Eles explicaram o que tinha acontecido e como a história da corça prateada e a espada no fundo da poça se desenrolou, Hermione franzia a sobrancelha para os dois, concentrando-se tanto que ela esqueceu de manter seus membros cruzados.
— Mas deve ter sido um Patrono! — ela disse. — Vocês não viram quem o conjurou? Vocês não viram ninguém? E ela guiou vocês até a espada! Não acredito nisso! O que aconteceu depois?
Rony explicou como ele havia observado o Harry pular na poça e como ele tinha esperado o Harry voltar à tona; como ele tinha percebido que algo havia dado errado, mergulhado e salvado o Harry, e depois voltou para pegar a espada. Como havia sido a abertura do medalhão, a hesitação dele e a intervenção de Harry.
—e Rony o golpeou com a espada.
— E… e foi assim? Simples desse jeito? — ela sussurrou.
— Bem, a coisa – a coisa gritou, — disse Harry, olhando de canto para Rony. — Toma.
Ele jogou o medalhão no colo dela, cuidadosamente ela o pegou e examinou suas janelas perfuradas.
Ao decidir que era seguro fazer isso, Harry removeu o Feitiço do Escudo com um aceno da varinha de Hermione e se voltou para o Rony.
— Você disse que se livrou dos Raptores com uma varinha extra?
— O quê? — disse Rony, que estava observando Hermione examinar o medalhão. —Ah – ah, é.

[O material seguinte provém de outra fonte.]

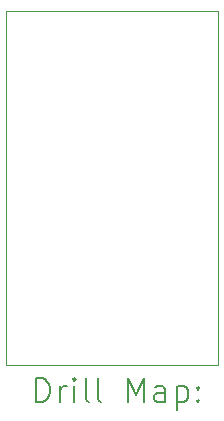
<source format=gbr>
%TF.GenerationSoftware,KiCad,Pcbnew,8.0.5*%
%TF.CreationDate,2025-02-16T13:26:05+09:00*%
%TF.ProjectId,usb_serial,7573625f-7365-4726-9961-6c2e6b696361,rev?*%
%TF.SameCoordinates,Original*%
%TF.FileFunction,Drillmap*%
%TF.FilePolarity,Positive*%
%FSLAX45Y45*%
G04 Gerber Fmt 4.5, Leading zero omitted, Abs format (unit mm)*
G04 Created by KiCad (PCBNEW 8.0.5) date 2025-02-16 13:26:05*
%MOMM*%
%LPD*%
G01*
G04 APERTURE LIST*
%ADD10C,0.050000*%
%ADD11C,0.200000*%
G04 APERTURE END LIST*
D10*
X13000000Y-6000000D02*
X14800000Y-6000000D01*
X14800000Y-9000000D01*
X13000000Y-9000000D01*
X13000000Y-6000000D01*
D11*
X13258277Y-9313984D02*
X13258277Y-9113984D01*
X13258277Y-9113984D02*
X13305896Y-9113984D01*
X13305896Y-9113984D02*
X13334467Y-9123508D01*
X13334467Y-9123508D02*
X13353515Y-9142555D01*
X13353515Y-9142555D02*
X13363039Y-9161603D01*
X13363039Y-9161603D02*
X13372562Y-9199698D01*
X13372562Y-9199698D02*
X13372562Y-9228270D01*
X13372562Y-9228270D02*
X13363039Y-9266365D01*
X13363039Y-9266365D02*
X13353515Y-9285412D01*
X13353515Y-9285412D02*
X13334467Y-9304460D01*
X13334467Y-9304460D02*
X13305896Y-9313984D01*
X13305896Y-9313984D02*
X13258277Y-9313984D01*
X13458277Y-9313984D02*
X13458277Y-9180650D01*
X13458277Y-9218746D02*
X13467801Y-9199698D01*
X13467801Y-9199698D02*
X13477324Y-9190174D01*
X13477324Y-9190174D02*
X13496372Y-9180650D01*
X13496372Y-9180650D02*
X13515420Y-9180650D01*
X13582086Y-9313984D02*
X13582086Y-9180650D01*
X13582086Y-9113984D02*
X13572562Y-9123508D01*
X13572562Y-9123508D02*
X13582086Y-9133031D01*
X13582086Y-9133031D02*
X13591610Y-9123508D01*
X13591610Y-9123508D02*
X13582086Y-9113984D01*
X13582086Y-9113984D02*
X13582086Y-9133031D01*
X13705896Y-9313984D02*
X13686848Y-9304460D01*
X13686848Y-9304460D02*
X13677324Y-9285412D01*
X13677324Y-9285412D02*
X13677324Y-9113984D01*
X13810658Y-9313984D02*
X13791610Y-9304460D01*
X13791610Y-9304460D02*
X13782086Y-9285412D01*
X13782086Y-9285412D02*
X13782086Y-9113984D01*
X14039229Y-9313984D02*
X14039229Y-9113984D01*
X14039229Y-9113984D02*
X14105896Y-9256841D01*
X14105896Y-9256841D02*
X14172562Y-9113984D01*
X14172562Y-9113984D02*
X14172562Y-9313984D01*
X14353515Y-9313984D02*
X14353515Y-9209222D01*
X14353515Y-9209222D02*
X14343991Y-9190174D01*
X14343991Y-9190174D02*
X14324943Y-9180650D01*
X14324943Y-9180650D02*
X14286848Y-9180650D01*
X14286848Y-9180650D02*
X14267801Y-9190174D01*
X14353515Y-9304460D02*
X14334467Y-9313984D01*
X14334467Y-9313984D02*
X14286848Y-9313984D01*
X14286848Y-9313984D02*
X14267801Y-9304460D01*
X14267801Y-9304460D02*
X14258277Y-9285412D01*
X14258277Y-9285412D02*
X14258277Y-9266365D01*
X14258277Y-9266365D02*
X14267801Y-9247317D01*
X14267801Y-9247317D02*
X14286848Y-9237793D01*
X14286848Y-9237793D02*
X14334467Y-9237793D01*
X14334467Y-9237793D02*
X14353515Y-9228270D01*
X14448753Y-9180650D02*
X14448753Y-9380650D01*
X14448753Y-9190174D02*
X14467801Y-9180650D01*
X14467801Y-9180650D02*
X14505896Y-9180650D01*
X14505896Y-9180650D02*
X14524943Y-9190174D01*
X14524943Y-9190174D02*
X14534467Y-9199698D01*
X14534467Y-9199698D02*
X14543991Y-9218746D01*
X14543991Y-9218746D02*
X14543991Y-9275889D01*
X14543991Y-9275889D02*
X14534467Y-9294936D01*
X14534467Y-9294936D02*
X14524943Y-9304460D01*
X14524943Y-9304460D02*
X14505896Y-9313984D01*
X14505896Y-9313984D02*
X14467801Y-9313984D01*
X14467801Y-9313984D02*
X14448753Y-9304460D01*
X14629705Y-9294936D02*
X14639229Y-9304460D01*
X14639229Y-9304460D02*
X14629705Y-9313984D01*
X14629705Y-9313984D02*
X14620182Y-9304460D01*
X14620182Y-9304460D02*
X14629705Y-9294936D01*
X14629705Y-9294936D02*
X14629705Y-9313984D01*
X14629705Y-9190174D02*
X14639229Y-9199698D01*
X14639229Y-9199698D02*
X14629705Y-9209222D01*
X14629705Y-9209222D02*
X14620182Y-9199698D01*
X14620182Y-9199698D02*
X14629705Y-9190174D01*
X14629705Y-9190174D02*
X14629705Y-9209222D01*
M02*

</source>
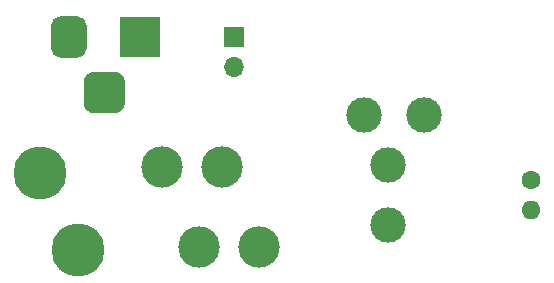
<source format=gbr>
%TF.GenerationSoftware,KiCad,Pcbnew,5.1.8-db9833491~87~ubuntu20.04.1*%
%TF.CreationDate,2020-11-29T22:55:04+09:00*%
%TF.ProjectId,Faston_and_Sun_LED-PCB,46617374-6f6e-45f6-916e-645f53756e5f,V1.0.1*%
%TF.SameCoordinates,Original*%
%TF.FileFunction,Copper,L2,Bot*%
%TF.FilePolarity,Positive*%
%FSLAX46Y46*%
G04 Gerber Fmt 4.6, Leading zero omitted, Abs format (unit mm)*
G04 Created by KiCad (PCBNEW 5.1.8-db9833491~87~ubuntu20.04.1) date 2020-11-29 22:55:04*
%MOMM*%
%LPD*%
G01*
G04 APERTURE LIST*
%TA.AperFunction,ComponentPad*%
%ADD10C,3.000000*%
%TD*%
%TA.AperFunction,ComponentPad*%
%ADD11C,4.500000*%
%TD*%
%TA.AperFunction,ComponentPad*%
%ADD12C,3.500000*%
%TD*%
%TA.AperFunction,ComponentPad*%
%ADD13O,1.600000X1.600000*%
%TD*%
%TA.AperFunction,ComponentPad*%
%ADD14C,1.600000*%
%TD*%
%TA.AperFunction,ComponentPad*%
%ADD15O,1.700000X1.700000*%
%TD*%
%TA.AperFunction,ComponentPad*%
%ADD16R,1.700000X1.700000*%
%TD*%
%TA.AperFunction,ComponentPad*%
%ADD17R,3.500000X3.500000*%
%TD*%
G04 APERTURE END LIST*
D10*
%TO.P,J4,2*%
%TO.N,GND*%
X148500000Y-96365000D03*
%TO.P,J4,1*%
X148500000Y-101445000D03*
%TD*%
%TO.P,J3,2*%
%TO.N,VCC*%
X151540000Y-92075000D03*
%TO.P,J3,1*%
X146460000Y-92075000D03*
%TD*%
D11*
%TO.P,J6,1*%
%TO.N,Net-(J1-Pad2)*%
X122200000Y-103500000D03*
%TD*%
%TO.P,J5,1*%
%TO.N,Net-(J1-Pad1)*%
X119000000Y-97000000D03*
%TD*%
D12*
%TO.P,J8,1*%
%TO.N,Net-(J1-Pad2)*%
X137540000Y-103275000D03*
X132460000Y-103275000D03*
%TD*%
%TO.P,J7,1*%
%TO.N,Net-(J1-Pad1)*%
X134400000Y-96520000D03*
X129320000Y-96520000D03*
%TD*%
D13*
%TO.P,R1,2*%
%TO.N,GND*%
X160615000Y-100140000D03*
D14*
%TO.P,R1,1*%
%TO.N,Net-(R1-Pad1)*%
X160615000Y-97600000D03*
%TD*%
D15*
%TO.P,J2,2*%
%TO.N,Net-(J1-Pad2)*%
X135430000Y-88035000D03*
D16*
%TO.P,J2,1*%
%TO.N,Net-(J1-Pad1)*%
X135430000Y-85495000D03*
%TD*%
%TO.P,J1,3*%
%TO.N,Net-(J1-Pad2)*%
%TA.AperFunction,ComponentPad*%
G36*
G01*
X122710000Y-91070000D02*
X122710000Y-89320000D01*
G75*
G02*
X123585000Y-88445000I875000J0D01*
G01*
X125335000Y-88445000D01*
G75*
G02*
X126210000Y-89320000I0J-875000D01*
G01*
X126210000Y-91070000D01*
G75*
G02*
X125335000Y-91945000I-875000J0D01*
G01*
X123585000Y-91945000D01*
G75*
G02*
X122710000Y-91070000I0J875000D01*
G01*
G37*
%TD.AperFunction*%
%TO.P,J1,2*%
%TA.AperFunction,ComponentPad*%
G36*
G01*
X119960000Y-86495000D02*
X119960000Y-84495000D01*
G75*
G02*
X120710000Y-83745000I750000J0D01*
G01*
X122210000Y-83745000D01*
G75*
G02*
X122960000Y-84495000I0J-750000D01*
G01*
X122960000Y-86495000D01*
G75*
G02*
X122210000Y-87245000I-750000J0D01*
G01*
X120710000Y-87245000D01*
G75*
G02*
X119960000Y-86495000I0J750000D01*
G01*
G37*
%TD.AperFunction*%
D17*
%TO.P,J1,1*%
%TO.N,Net-(J1-Pad1)*%
X127460000Y-85495000D03*
%TD*%
M02*

</source>
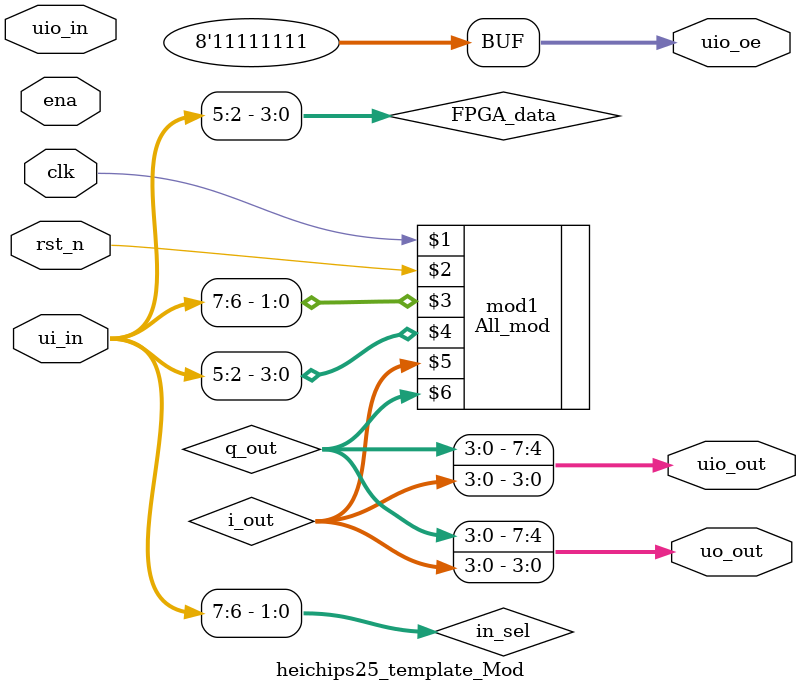
<source format=sv>


`default_nettype none

module heichips25_template_Mod (
    input  wire [7:0] ui_in,    // Dedicated inputs
    output wire [7:0] uo_out,   // Dedicated outputs
    input  wire [7:0] uio_in,   // IOs: Input path
    output wire [7:0] uio_out,  // IOs: Output path
    output wire [7:0] uio_oe,   // IOs: Enable path (active high: 0=input, 1=output)
    input  wire       ena,      // always 1 when the design is powered, so you can ignore it
    input  wire       clk,      // clock
    input  wire       rst_n     // reset_n - low to reset
);

    // List all unused inputs to prevent warnings
    wire _unused = &{ena, ui_in[1:0],uio_in[7:0]};



	logic [1:0] in_sel;
	assign in_sel = ui_in[7:6];
	
	logic [3:0]FPGA_data;
	assign FPGA_data = ui_in[5:2];
	


//modulation part
	
	logic [3:0] i_out;
	logic [3:0] q_out;
	
	assign uo_out[3:0] = i_out;
	assign uo_out[7:4] = q_out;
	assign uio_out[3:0] = i_out;
	assign uio_out[7:4] = q_out;
	
	All_mod mod1(
    clk,
    rst_n,          // Active-low reset
    in_sel,          // Modulation guess from AMC
    FPGA_data,
    i_out,    
    q_out     
             
);
	

	
	
	
	
assign uio_oe  = '1;





endmodule

</source>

Ele abriu com um puxão uma fivela da sua mochila e puxou uma varinha curta e escura do bolso. — Pega, acho que é sempre válido ter uma reserva.
— Você tinha razão, — disse Harry, esticando o braço. — A minha quebrou.
— Está me zoando? — disse Rony, mas assim que Hermione ficou de pé ele aparentou apreensivo de novo.
Hermione colocou a Horcrux derrotada dentro da mochila enfeitada, depois voltou para sua cama e sossegou sem dizer mais nada.
Rony passou a Harry a varinha nova.
— Foi melhor do que você esperava, eu acho, — Harry murmurou.
— É, — disse Rony. — Poderia ter sido pior. Lembra daqueles passarinhos que ela mandou me atacar?
— Ainda não descartei a possibilidade,— surgiu a voz abafada de Hermione debaixo dos cobertores, mas Harry viu Rony sorrir rapidamente, enquanto ele tirava seu pijama castanho da mochila.